[Given passage]

Your question will have a contextual target population, and you are unlikely to be trying to find some genuinely universal insight (at least to start with). Instead, you may focus on a lab, an organisation, a country, existing customers of your product or a new target demographic.
Your target population will often be too large to collect feature values for every element in the population. In this case, a population subset is selected using data sampling methods. There are a variety of statistical study methodologies to choose from, whether using the whole target population or a sampled subset.
Sample Study
In a sample study, you investigate the prevalence of a single feature within your target population. You can’t say anything more about this feature other than its prevalence and you gain no insight into correlation or causation. It is simply a data collection study to provide you with information to take additional future actions.
If your sample is your entire target population, then you have your answer! The exact prevalence of this feature within your target population. This value does not tell you anything about the prevalence of this feature outside your target population. If you have sampled a subset of your population, you extrapolate from your sample to estimate the prevalence in the total target population.
Executing sample studies enables you to discover candidate features for an observational study for this specific target population.
Observational Study
In an observational study, you investigate how two features correlate within your target population.
You can only say their degree of correlation; you cannot claim causation. If X and Y correlate, we have no information regarding whether X causes Y, Y causes X, or if an unexamined confounding feature Z causes both or even some more complicated relationship.
If your sample is your entire target population, then, again, you have your answer. The exact degree to which these features correlate within your target population, but this answer does not tell you the degree to which they correlate outside your target population. If you have sampled a subset of your population, then you extrapolate from your sample to estimate the prevalence in the total target population, which will have some degree of error.
Carrying out observational studies enables you to discover candidate features for an experimental study for this specific target population.
Experiment
In an experiment, you investigate the causality between two features within your target population. Each element in your sample gets assigned to a control or treatment group, and you vary an “independent” feature between groups and observe any changes in a target “dependent” feature.
There are many additional challenges to tackle in experimental design to determine causality reliably.
- Experiments need to be careful to avoid placebo effects
- Experiments need to be careful to avoid information leakage. One technique to address this is double-blind studies
- Experiments must fairly assign elements to control and treatment groups, avoiding issues with confounding variables
Fairly assigning elements to control or treatment has similar challenges to the initial data sampling. Some experiments will do a random assignment, similar to random sampling, and others will try to control for confounding variables via block design, similar to stratified sampling.

[/Given passage]

(Exercise A):
Answer from the passage on statistical studies:
(i) What does a sample study investigate within the target population?
(ii) What is the one thing you can say about two features in an observational study?
(iii) What technique is named for addressing information leakage in experiments?
The passage on statistical studies and the listing have no connection to each other.

[Dataset records]

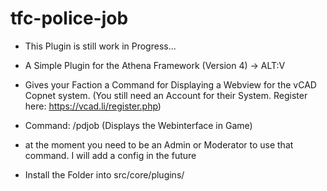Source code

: # tfc-police-job

- This Plugin is still work in Progress...

- A Simple Plugin for the Athena Framework (Version 4) -> ALT:V
- Gives your Faction a Command for Displaying a Webview for the vCAD Copnet system. (You still need an Account for their System. Register here: https://vcad.li/register.php)

* Command: /pdjob (Displays the Webinterface in Game)
- at the moment you need to be an Admin or Moderator to use that command. I will add a config in the future

* Install the Folder into src/core/plugins/
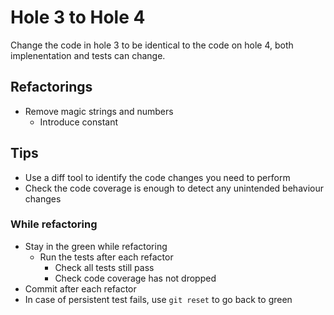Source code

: # Hole 3 to Hole 4

Change the code in hole 3 to be identical to the code on hole 4, both implenentation and tests can change.

## Refactorings

- Remove magic strings and numbers
  - Introduce constant

## Tips

- Use a diff tool to identify the code changes you need to perform
- Check the code coverage is enough to detect any unintended behaviour changes

### While refactoring

- Stay in the green while refactoring
  - Run the tests after each refactor
    - Check all tests still pass
    - Check code coverage has not dropped
- Commit after each refactor
- In case of persistent test fails, use `git reset` to go back to green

[/Dataset records]

(Exercise B): In the listing, switch "Folder" to "Directory" in the lines from the line with "Webinterface in Game)" up to and including the line with "3 to Hole 4", leaving all else unchanged. Give back only those lines, without the pictures.

(Written reply A):
(i) The prevalence of a single feature.
(ii) Their degree of correlation.
(iii) Double-blind studies.

(Written reply B):
* Command: /pdjob (Displays the Webinterface in Game)
- at the moment you need to be an Admin or Moderator to use that command. I will add a config in the future

* Install the Directory into src/core/plugins/
Source code

: # Hole 3 to Hole 4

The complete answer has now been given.